• **TASK GOAL**
From the entries below, pull out each line where "review" appears.

• **SUPPLIED DATA**

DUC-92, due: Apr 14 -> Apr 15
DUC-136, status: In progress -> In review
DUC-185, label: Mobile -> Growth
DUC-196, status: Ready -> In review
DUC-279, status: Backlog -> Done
...
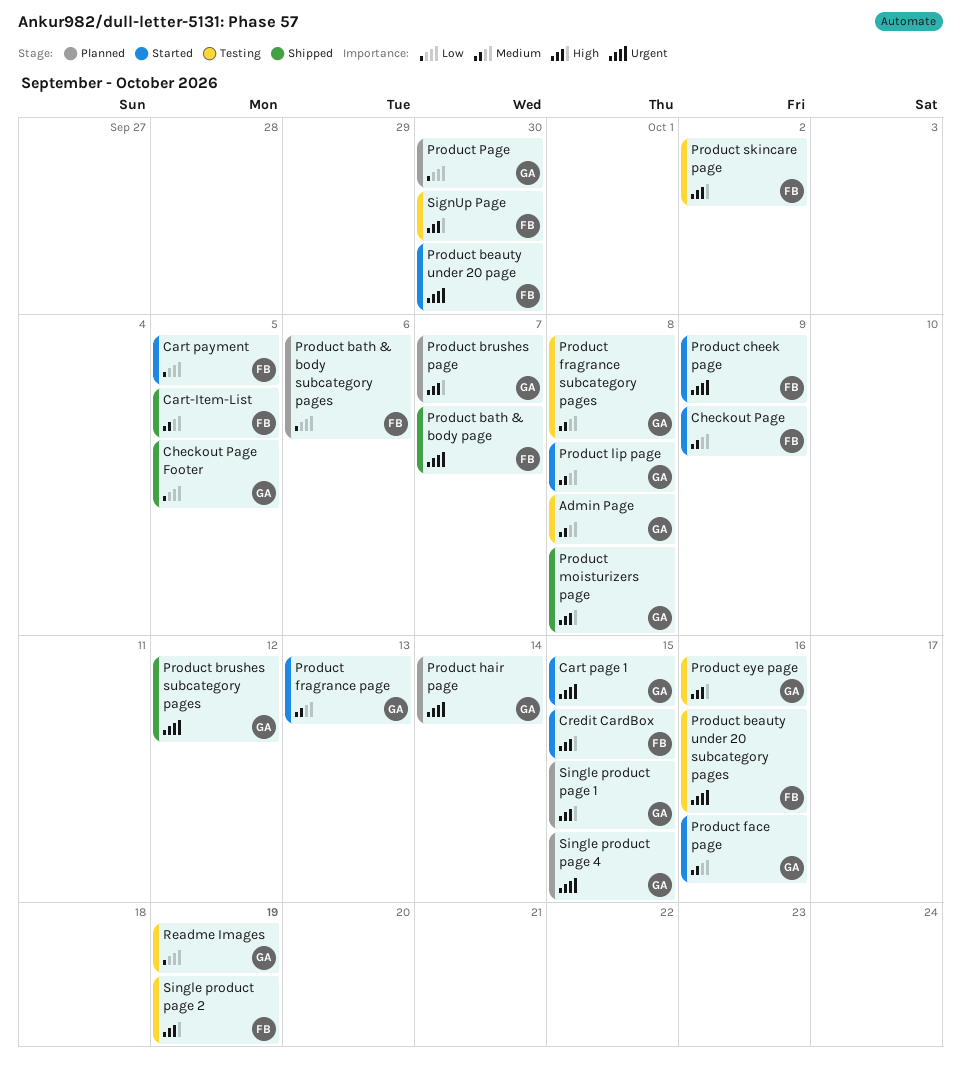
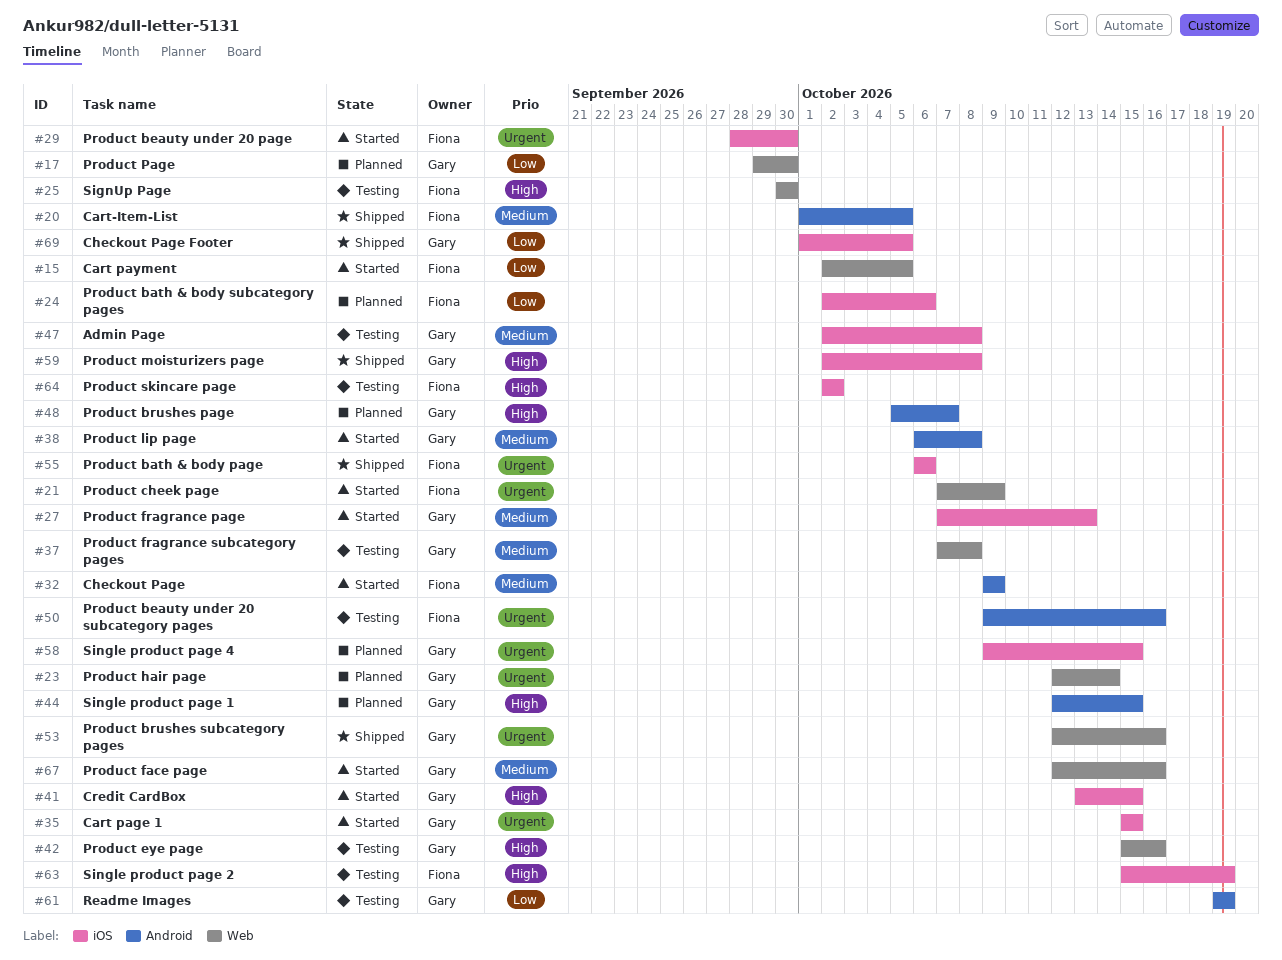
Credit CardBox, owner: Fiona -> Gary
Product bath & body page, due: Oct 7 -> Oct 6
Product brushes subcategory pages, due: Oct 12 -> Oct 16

• **REPLY**
DUC-136, status: In progress -> In review
DUC-196, status: Ready -> In review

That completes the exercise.